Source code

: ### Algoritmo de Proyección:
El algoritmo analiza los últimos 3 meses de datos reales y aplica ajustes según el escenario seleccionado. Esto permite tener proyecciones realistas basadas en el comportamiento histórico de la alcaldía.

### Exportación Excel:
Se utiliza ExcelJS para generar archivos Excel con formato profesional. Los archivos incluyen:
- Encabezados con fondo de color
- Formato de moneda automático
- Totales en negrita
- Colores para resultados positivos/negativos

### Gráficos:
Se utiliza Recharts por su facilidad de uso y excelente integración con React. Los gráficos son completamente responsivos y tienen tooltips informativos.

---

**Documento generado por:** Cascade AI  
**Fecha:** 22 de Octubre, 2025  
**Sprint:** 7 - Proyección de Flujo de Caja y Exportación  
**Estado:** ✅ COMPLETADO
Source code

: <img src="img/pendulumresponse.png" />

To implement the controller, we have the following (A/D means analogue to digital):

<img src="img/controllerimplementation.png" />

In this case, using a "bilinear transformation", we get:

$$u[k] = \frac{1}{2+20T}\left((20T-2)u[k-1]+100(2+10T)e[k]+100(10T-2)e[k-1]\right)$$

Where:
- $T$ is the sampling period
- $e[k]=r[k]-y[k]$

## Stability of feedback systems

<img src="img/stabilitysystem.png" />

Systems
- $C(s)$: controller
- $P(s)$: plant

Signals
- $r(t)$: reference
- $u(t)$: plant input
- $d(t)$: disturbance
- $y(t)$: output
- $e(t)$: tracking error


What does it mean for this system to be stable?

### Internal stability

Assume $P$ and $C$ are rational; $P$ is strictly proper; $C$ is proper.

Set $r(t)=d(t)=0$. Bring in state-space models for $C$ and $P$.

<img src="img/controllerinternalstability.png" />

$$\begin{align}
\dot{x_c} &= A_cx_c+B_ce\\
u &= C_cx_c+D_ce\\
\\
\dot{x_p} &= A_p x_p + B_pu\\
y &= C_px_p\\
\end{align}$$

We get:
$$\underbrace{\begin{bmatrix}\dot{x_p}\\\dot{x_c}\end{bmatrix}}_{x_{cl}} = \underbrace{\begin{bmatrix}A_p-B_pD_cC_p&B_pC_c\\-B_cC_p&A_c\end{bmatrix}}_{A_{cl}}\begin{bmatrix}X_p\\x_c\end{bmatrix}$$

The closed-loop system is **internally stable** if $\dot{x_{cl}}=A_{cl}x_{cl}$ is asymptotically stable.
------------------------------------------------------------------------
Work to complete:
Transcribe each of the items above word for word, keeping every symbol, line break, and bit of markup as it is.

Answer to the exercise:
Source code

: ### Algoritmo de Proyección:
El algoritmo analiza los últimos 3 meses de datos reales y aplica ajustes según el escenario seleccionado. Esto permite tener proyecciones realistas basadas en el comportamiento histórico de la alcaldía.

### Exportación Excel:
Se utiliza ExcelJS para generar archivos Excel con formato profesional. Los archivos incluyen:
- Encabezados con fondo de color
- Formato de moneda automático
- Totales en negrita
- Colores para resultados positivos/negativos

### Gráficos:
Se utiliza Recharts por su facilidad de uso y excelente integración con React. Los gráficos son completamente responsivos y tienen tooltips informativos.

---

**Documento generado por:** Cascade AI  
**Fecha:** 22 de Octubre, 2025  
**Sprint:** 7 - Proyección de Flujo de Caja y Exportación  
**Estado:** ✅ COMPLETADO
Source code

: <img src="img/pendulumresponse.png" />

To implement the controller, we have the following (A/D means analogue to digital):

<img src="img/controllerimplementation.png" />

In this case, using a "bilinear transformation", we get:

$$u[k] = \frac{1}{2+20T}\left((20T-2)u[k-1]+100(2+10T)e[k]+100(10T-2)e[k-1]\right)$$

Where:
- $T$ is the sampling period
- $e[k]=r[k]-y[k]$

## Stability of feedback systems

<img src="img/stabilitysystem.png" />

Systems
- $C(s)$: controller
- $P(s)$: plant

Signals
- $r(t)$: reference
- $u(t)$: plant input
- $d(t)$: disturbance
- $y(t)$: output
- $e(t)$: tracking error


What does it mean for this system to be stable?

### Internal stability

Assume $P$ and $C$ are rational; $P$ is strictly proper; $C$ is proper.

Set $r(t)=d(t)=0$. Bring in state-space models for $C$ and $P$.

<img src="img/controllerinternalstability.png" />

$$\begin{align}
\dot{x_c} &= A_cx_c+B_ce\\
u &= C_cx_c+D_ce\\
\\
\dot{x_p} &= A_p x_p + B_pu\\
y &= C_px_p\\
\end{align}$$

We get:
$$\underbrace{\begin{bmatrix}\dot{x_p}\\\dot{x_c}\end{bmatrix}}_{x_{cl}} = \underbrace{\begin{bmatrix}A_p-B_pD_cC_p&B_pC_c\\-B_cC_p&A_c\end{bmatrix}}_{A_{cl}}\begin{bmatrix}X_p\\x_c\end{bmatrix}$$

The closed-loop system is **internally stable** if $\dot{x_{cl}}=A_{cl}x_{cl}$ is asymptotically stable.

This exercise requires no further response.